The main takeaway is a staged multi-agent setup that treats harm detection like a criminal case: an analyst rephrases the meme under different assumptions, an investigator pulls evidence from an unannotated corpus, a prosecutor makes three separate judgments, and a judge weighs everything for a final call. This produces an explicit reasoning trace instead of a black-box label, which is the clearest new piece here compared to plain zero-shot prompting baselines mentioned in the abstract. The framing is straightforward and could be useful for anyone who wants traceable steps in LLM-based classification. It also targets a real pain point by skipping annotated training data. The abstract says the method beats existing zero-shot approaches on three public datasets, but supplies zero metrics, no baseline details, and no statistical tests, so that claim sits unverified. The investigator's retrieval step raises a direct issue for the zero-shot guarantee: if the unannotated dataset shares memes or similar content with the test sets, the evidence it supplies is not available to the comparison methods, which would inflate results. The paper gives no overlap checks or retrieval implementation notes, leaving that risk open. This work is aimed at people building content-moderation tools who care about interpretability without large labeled sets. A reader experimenting with agent pipelines for safety tasks could pull the workflow and test it themselves. It is worth sending for peer review because the agent roles and stages are specified enough to replicate and the underlying problem matters, but any referee will need the full experimental section, numbers, and dataset hygiene details before the claims can be taken seriously.

Referee Report

2 major / 1 minor

Summary. The paper proposes PrismAgent, a zero-shot interpretable multi-agent framework for harmful meme detection. It frames the task as a criminal investigation using four agents (analyst, investigator, prosecutor, judge) in a staged workflow: the analyst paraphrases memes under benevolent/malicious assumptions; the investigator retrieves evidence from an unannotated dataset to build contextual interpretations; the prosecutor issues preliminary judgments; and the judge delivers a final verdict. The explicit reasoning chain provides interpretability, and the abstract claims significant outperformance over existing zero-shot methods on three public datasets.

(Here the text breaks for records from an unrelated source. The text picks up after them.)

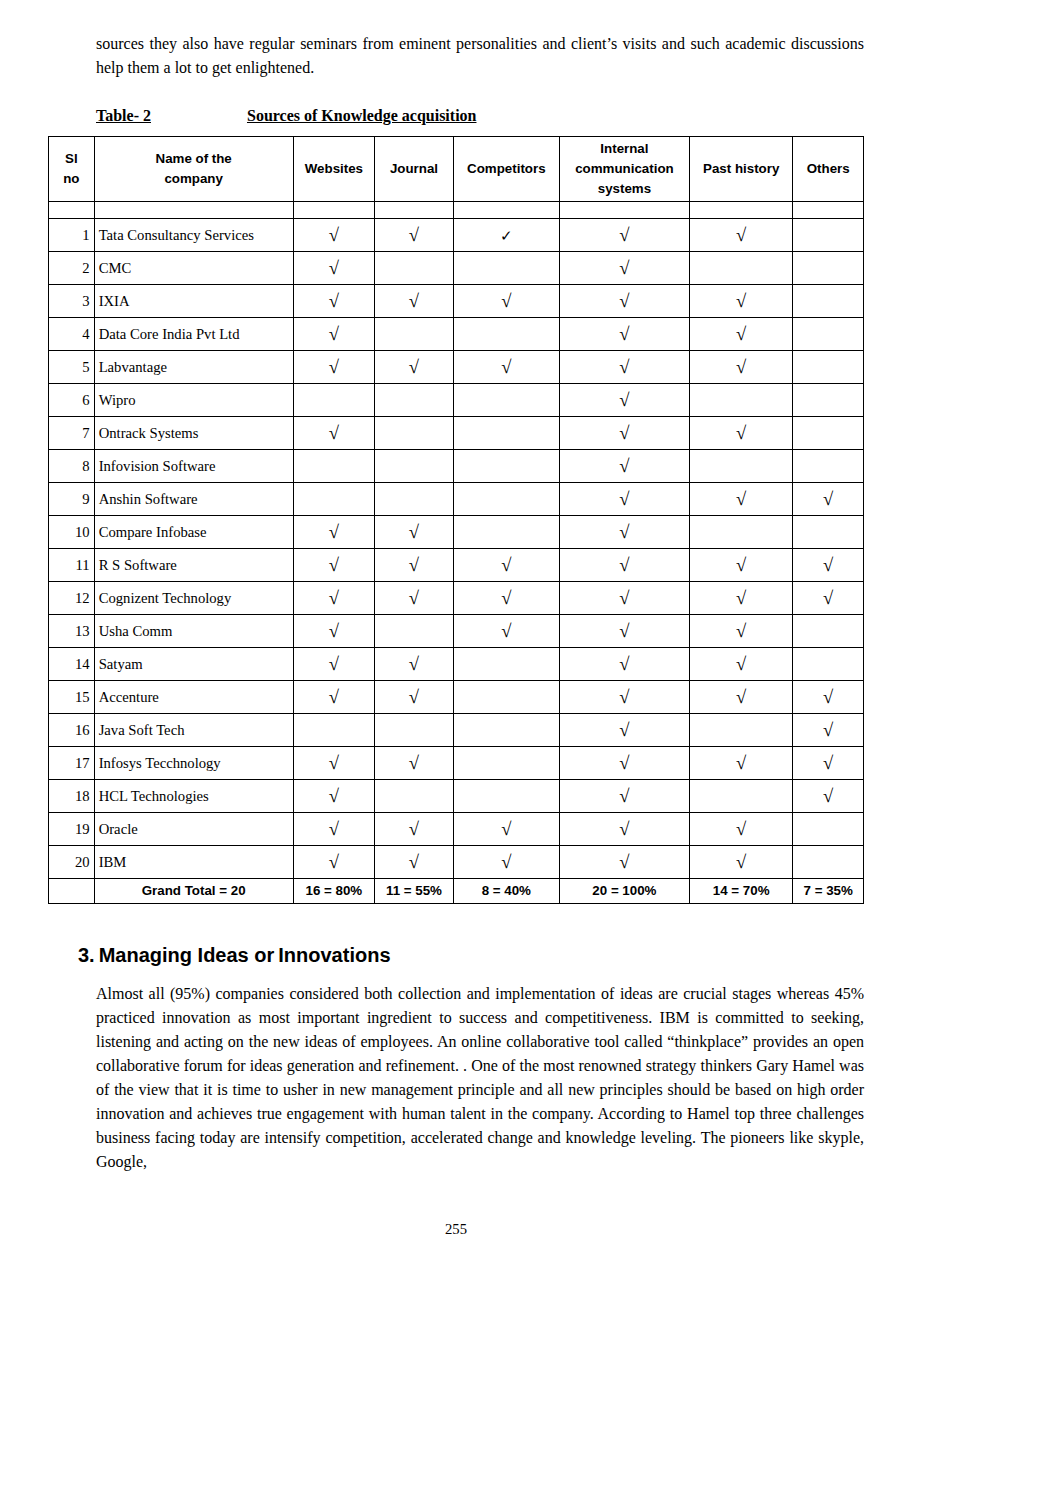sources they also have regular seminars from eminent personalities and client’s visits and such academic discussions help them a lot to get enlightened.
Table- 2 Sources of Knowledge acquisition
| Sl no | Name of the company | Websites | Journal | Competitors | Internal communication systems | Past history | Others |
| --- | --- | --- | --- | --- | --- | --- | --- |
| 1 | Tata Consultancy Services | √ | √ | ✓ | √ | √ | |
| 2 | CMC | √ | | | √ | | |
| 3 | IXIA | √ | √ | √ | √ | √ | |
| 4 | Data Core India Pvt Ltd | √ | | | √ | √ | |
| 5 | Labvantage | √ | √ | √ | √ | √ | |
| 6 | Wipro | | | | √ | | |
| 7 | Ontrack Systems | √ | | | √ | √ | |
| 8 | Infovision Software | | | | √ | | |
| 9 | Anshin Software | | | | √ | √ | √ |
| 10 | Compare Infobase | √ | √ | | √ | | |
| 11 | R S Software | √ | √ | √ | √ | √ | √ |
| 12 | Cognizent Technology | √ | √ | √ | √ | √ | √ |
| 13 | Usha Comm | √ | | √ | √ | √ | |
| 14 | Satyam | √ | √ | | √ | √ | |
| 15 | Accenture | √ | √ | | √ | √ | √ |
| 16 | Java Soft Tech | | | | √ | | √ |
| 17 | Infosys Tecchnology | √ | √ | | √ | √ | √ |
| 18 | HCL Technologies | √ | | | √ | | √ |
| 19 | Oracle | √ | √ | √ | √ | √ | |
| 20 | IBM | √ | √ | √ | √ | √ | |
| | Grand Total = 20 | 16 = 80% | 11 = 55% | 8 = 40% | 20 = 100% | 14 = 70% | 7 = 35% |
3. Managing Ideas or Innovations
Almost all (95%) companies considered both collection and implementation of ideas are crucial stages whereas 45% practiced innovation as most important ingredient to success and competitiveness. IBM is committed to seeking, listening and acting on the new ideas of employees. An online collaborative tool called “thinkplace” provides an open collaborative forum for ideas generation and refinement. . One of the most renowned strategy thinkers Gary Hamel was of the view that it is time to usher in new management principle and all new principles should be based on high order innovation and achieves true engagement with human talent in the company. According to Hamel top three challenges business facing today are intensify competition, accelerated change and knowledge leveling. The pioneers like skyple, Google,
255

Significance. If the empirical claims hold, PrismAgent could advance zero-shot harmful content detection by offering an interpretable, annotation-free alternative that reduces training costs and improves generalization for meme-based misinformation. The multi-agent design and staged workflow represent a novel application of LLM collaboration to a socially relevant task.

major comments (2)

[Abstract] Abstract: The central claim that 'PrismAgent significantly outperforms existing zero-shot detection methods' on three public datasets is asserted without any metrics, baselines, statistical tests, implementation details, or quantitative results, making the data-to-claim link impossible to evaluate and undermining the primary empirical contribution.
[Method] PrismAgent workflow description: The investigator agent's retrieval of supporting evidence from an unannotated dataset to construct contextual interpretations for the meme and variants risks violating the zero-shot regime if the corpus overlaps with the three evaluation datasets (via shared memes or indirect leakage); no overlap checks, dataset construction details, or retrieval implementation are provided to verify the constraint.

minor comments (1)

[Abstract] Abstract: Adding one sentence on the specific datasets used and the magnitude of improvements would help readers assess the scope of the experiments.

Simulated Author's Rebuttal

2 responses · 0 unresolved

We thank the referee for the constructive feedback on our manuscript. We address each major comment point by point below and outline revisions to enhance clarity and rigor.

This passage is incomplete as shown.